Risposta - E' stato un grande successo.. Quello che tu hai veduto a Roma, non era il vero Trapezio, al massimo poteva essere una serie di provini. Anche gli attori in gran parte sono stati cambiati. 'Trapezio' non è altro che la rappresentazione di una Broadway fallimentare, in decadenza, dove tutti i personaggi, alla fine dello spettacolo si scoprono meno artisti, ma più esseri umani, forse anche perché sconfitti. In generale il Trapezio è il circo, la scena della vita. Per un acrobata il momento più importante della serata è quando lascia la piattaforma, stacca i suoi piedi dalla terraferma e si lancia nel vuoto. Se afferrerà il trapezio sarà un vincitore, un realizzato, in caso contrario... E' una scelta che dura una frazione di secondo, e proprio per questo è fondamentale, Questo succede anche nella vita quotidiana. Prima o poi a tutte le persone si presenterà l'occasione di lanciarsi nel vuoto: quante lo faranno, quante avranno il coraggio sufficiente? I realizzati, gli espressi fino in fondo, per me sono coloro che si sono tuffati nel vuoto, che hanno rischiato. Ho portato in giro per tutta l'Italia questo spettacolo e per la prima volta (ad un certo livello) sono andato anche nel Meridione. E mi sono trovato di fronte un pubblico eccezionale, che aveva una voglia di partecipare veramente incredibile. Penso che tornerò sicuramente da quelle parti.
D.- Manchi da molto tempo da una sala di registrazione: Come mai?
R.- Ho appena finito di incidere un mio nuovo disco che si chiamerà, quasi ovviamente, 'Trapezio'. L'album è nato quest'estate dai tanti concerti che ho tenuto, ed è il frutto del rapporto che ho cercato di instaurare con il mio pubblico. Ti dirò che è stata proprio la gente che ho incontrato ogni sera a spingermi ad entrare in sala di registrazione. Io non amo fare molti dischi. L'importante è quello che si vuole dire e quindi il dialogo tra la gente, tra gli esseri umani. La musica non è fondamentale, al limite potrebbe considerarsi come uno sfizio personale, una mania.Ti voglio raccontare cosa mi è successo a Zocca, un paesino vicino Modena. Poiché sono il finanziatore di tutti i miei spettacoli, non ho attrezzature che costano miliardi. Quella sera, dopo una canzone è saltato completamente l'impianto elettrico, ed io sono rimasto sul palco ugualmente per un'ora e mezzo. Cosa ho fatto?..... Niente di speciale, ho parlato, ho aperto un dialogo, nient'altro.
D. - Qualcosa di più sul tuo nuovo disco...
R. - Vuoi avere qualche anticipazione sui brani? Eccoti accontentato. Ti parlerà di quelli che ricordo più volentieri. "Hanno arrestato Paperino", cioè la salvezza della nostra antica giovinezza che è stata messa in galera per spaccio e detenzione, oppure "Il caos" che prende in considerazione l'incomunicabilità tra le persone. Vedi, per me le cose sarebbero molto più semplici se si uscisse in venti e non in due, mano nella mano, oppure soltanto con l'amico d'infanzia. Ma la canzone che più mi appartiene è senza dubbio "Salvami": ed è dedicata a tutte le persone che battono la strada tutta la vita alla ricerca di un io. Per me la strada è la casa più bella che un uomo possa avere. Inoltre per dare un senso di continuità alla mia storia ci sono due miei pezzi vecchi: 'Inventi' e 'No, mamma no! '

D. - E dei tuoi colleghi cantautori cosa ci dici?

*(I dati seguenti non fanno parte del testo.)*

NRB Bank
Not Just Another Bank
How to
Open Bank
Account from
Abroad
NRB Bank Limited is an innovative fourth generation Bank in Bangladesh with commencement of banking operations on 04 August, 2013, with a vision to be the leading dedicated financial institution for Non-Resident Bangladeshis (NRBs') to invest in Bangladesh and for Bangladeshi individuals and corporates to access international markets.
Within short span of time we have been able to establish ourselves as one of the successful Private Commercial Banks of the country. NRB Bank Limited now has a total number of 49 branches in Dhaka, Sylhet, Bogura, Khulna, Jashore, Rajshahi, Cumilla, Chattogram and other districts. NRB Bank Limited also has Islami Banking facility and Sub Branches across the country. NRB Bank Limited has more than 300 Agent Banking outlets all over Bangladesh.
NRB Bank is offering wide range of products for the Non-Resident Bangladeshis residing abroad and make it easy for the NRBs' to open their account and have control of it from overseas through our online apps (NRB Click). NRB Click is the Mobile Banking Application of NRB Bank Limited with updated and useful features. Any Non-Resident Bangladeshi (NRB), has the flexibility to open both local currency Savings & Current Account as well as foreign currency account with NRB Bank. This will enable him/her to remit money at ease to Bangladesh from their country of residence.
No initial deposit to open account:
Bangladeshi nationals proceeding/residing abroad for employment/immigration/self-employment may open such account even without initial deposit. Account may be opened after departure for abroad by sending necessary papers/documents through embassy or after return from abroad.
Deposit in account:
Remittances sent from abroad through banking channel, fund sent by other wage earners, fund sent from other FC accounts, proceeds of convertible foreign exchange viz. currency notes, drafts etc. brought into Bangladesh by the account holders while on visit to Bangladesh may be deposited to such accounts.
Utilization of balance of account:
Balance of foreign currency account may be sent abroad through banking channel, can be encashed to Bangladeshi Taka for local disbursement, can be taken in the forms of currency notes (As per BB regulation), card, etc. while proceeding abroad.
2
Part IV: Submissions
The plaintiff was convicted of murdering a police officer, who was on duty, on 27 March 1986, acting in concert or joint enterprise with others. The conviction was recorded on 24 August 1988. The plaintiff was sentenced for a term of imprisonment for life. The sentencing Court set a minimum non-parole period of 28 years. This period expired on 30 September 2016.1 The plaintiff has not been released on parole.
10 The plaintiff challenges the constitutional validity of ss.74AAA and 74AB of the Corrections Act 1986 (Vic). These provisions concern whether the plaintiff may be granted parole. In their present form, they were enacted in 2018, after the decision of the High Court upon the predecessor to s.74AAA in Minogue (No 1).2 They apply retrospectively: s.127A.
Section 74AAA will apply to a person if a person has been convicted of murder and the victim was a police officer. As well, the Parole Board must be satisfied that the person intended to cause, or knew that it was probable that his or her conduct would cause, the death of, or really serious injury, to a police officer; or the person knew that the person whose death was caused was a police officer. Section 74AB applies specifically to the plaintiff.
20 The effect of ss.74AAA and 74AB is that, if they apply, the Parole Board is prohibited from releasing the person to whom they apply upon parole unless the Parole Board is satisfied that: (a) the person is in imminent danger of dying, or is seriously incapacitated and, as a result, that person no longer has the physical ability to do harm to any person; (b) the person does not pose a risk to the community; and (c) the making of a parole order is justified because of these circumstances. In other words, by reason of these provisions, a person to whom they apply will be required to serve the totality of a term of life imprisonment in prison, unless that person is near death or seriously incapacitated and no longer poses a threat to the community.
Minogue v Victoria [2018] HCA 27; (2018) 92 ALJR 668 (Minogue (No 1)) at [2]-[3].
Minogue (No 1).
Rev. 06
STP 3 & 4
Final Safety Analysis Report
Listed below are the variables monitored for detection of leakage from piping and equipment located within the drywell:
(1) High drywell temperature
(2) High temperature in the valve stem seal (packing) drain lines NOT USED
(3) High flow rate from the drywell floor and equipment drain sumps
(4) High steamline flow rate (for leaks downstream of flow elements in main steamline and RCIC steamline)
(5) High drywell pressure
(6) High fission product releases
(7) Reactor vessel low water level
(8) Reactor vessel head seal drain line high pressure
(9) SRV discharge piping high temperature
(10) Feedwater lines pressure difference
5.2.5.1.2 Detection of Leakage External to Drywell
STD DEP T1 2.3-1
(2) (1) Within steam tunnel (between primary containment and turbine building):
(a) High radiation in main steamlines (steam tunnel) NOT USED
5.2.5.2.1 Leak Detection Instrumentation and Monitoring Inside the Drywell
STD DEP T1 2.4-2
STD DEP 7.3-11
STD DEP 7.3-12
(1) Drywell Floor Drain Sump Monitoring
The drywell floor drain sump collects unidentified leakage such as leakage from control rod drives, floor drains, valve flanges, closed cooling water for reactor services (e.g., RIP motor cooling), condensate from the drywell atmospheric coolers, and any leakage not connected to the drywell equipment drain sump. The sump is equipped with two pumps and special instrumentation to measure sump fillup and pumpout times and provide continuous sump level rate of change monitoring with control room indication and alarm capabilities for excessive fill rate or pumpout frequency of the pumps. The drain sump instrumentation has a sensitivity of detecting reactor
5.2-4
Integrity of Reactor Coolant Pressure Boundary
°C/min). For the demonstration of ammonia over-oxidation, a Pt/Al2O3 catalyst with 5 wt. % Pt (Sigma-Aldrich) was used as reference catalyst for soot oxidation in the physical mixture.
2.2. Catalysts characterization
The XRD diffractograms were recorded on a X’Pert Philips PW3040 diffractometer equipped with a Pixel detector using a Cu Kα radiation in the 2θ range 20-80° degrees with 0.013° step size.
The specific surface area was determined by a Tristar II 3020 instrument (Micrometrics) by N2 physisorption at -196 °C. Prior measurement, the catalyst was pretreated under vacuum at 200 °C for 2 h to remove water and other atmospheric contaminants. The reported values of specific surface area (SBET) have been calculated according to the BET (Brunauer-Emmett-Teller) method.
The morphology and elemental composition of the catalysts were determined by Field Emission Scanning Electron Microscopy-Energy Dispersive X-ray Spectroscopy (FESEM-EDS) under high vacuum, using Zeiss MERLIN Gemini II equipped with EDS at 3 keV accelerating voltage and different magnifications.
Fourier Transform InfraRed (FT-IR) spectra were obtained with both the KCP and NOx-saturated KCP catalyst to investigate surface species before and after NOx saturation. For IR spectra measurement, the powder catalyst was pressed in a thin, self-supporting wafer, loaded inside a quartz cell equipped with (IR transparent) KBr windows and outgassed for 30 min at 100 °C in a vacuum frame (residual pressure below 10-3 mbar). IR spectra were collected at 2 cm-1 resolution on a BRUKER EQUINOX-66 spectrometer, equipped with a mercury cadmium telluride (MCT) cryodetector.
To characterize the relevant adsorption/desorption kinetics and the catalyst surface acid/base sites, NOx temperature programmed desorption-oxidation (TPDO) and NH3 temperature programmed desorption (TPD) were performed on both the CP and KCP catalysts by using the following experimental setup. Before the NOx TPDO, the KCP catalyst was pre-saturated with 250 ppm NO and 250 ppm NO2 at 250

R. - Il discorso va affrontato da lontano. E' ora di finirla con le tournée che non hanno senso. Ad esempio vorrei collaborare con gente sul tipo di Dalla e di Gaber, perché li ritengo dei veri artisti. Almeno due, tre volte all'anno ci dovremmo riunire tutti quanti per dare vita a dei concerti gratuiti, che siano l'inizio di un discorso musicale veramente alternativo. Andare sul palco e fare il pugno chiuso ormai non basta più.

D.- Molti ti hanno paragonato a David Bowie…

R. - Io sono un cittadino italiano e non ho niente a che fare con lui. Ora non si trucca più, quindi non vedo in cosa possiamo essere simili. Semmai il mio vero ispiratore, l'artista a cui io somiglio maggiormente è Petrolini, un grande talento messo a completa disposizione del suo pubblico. Nel campo musicale, un Petrolini attuale o senza dubbio Adriano Celentano, per via delle sue trovate, del modo di dialogare che ha con la gente.

 

D.- Hai intenzione di portare ancora in scena 'Trapezio'?
R. - No. I miei progetti mi vogliono da solo sulla scena...
D. - Sempre con le basi registrate ?
R.- Per ora sì. Ma voglio lanciare dalle colonne di Nuovo Sound un appello. Se esiste ancora qualche ragazzo di buona volontà, e pieno di grinta e che sappia suonare decentemente, venga alla RCA, Via Tiburtina, Km 12. Roma.
D. - Stavamo dicendo delle tue decisioni 'sceniche'.
R. - Da ora in avanti comparirò sul palco da solo. Farmi accettare dal mio pubblico, per me è la cosa più importante. Se un giorno comparirò nudo e loro mi vorranno ancora, mi potrò ritenere soddisfatto.
D.- Finora abbiamo parlato del tuo presente e del tuo futuro. Ci potresti ora tracciare una breve schedina biografica che ci illustri il tuo passato?
R.- Tu mi chiedi di farti una schedina per ricordare le tappe più significative della mia vita ed io ti rispondo che se una schedina c'è, va sì ricordata, perché è il mio passato, ma va anche dimenticata; domani è importante. Quindi l'unica schedina che ho voglia di fornirvi è questa: 1, 1, 2, 1, 2, 2, X, X, 1, 2, 1, X, X; con l'augurio di un bel tredici.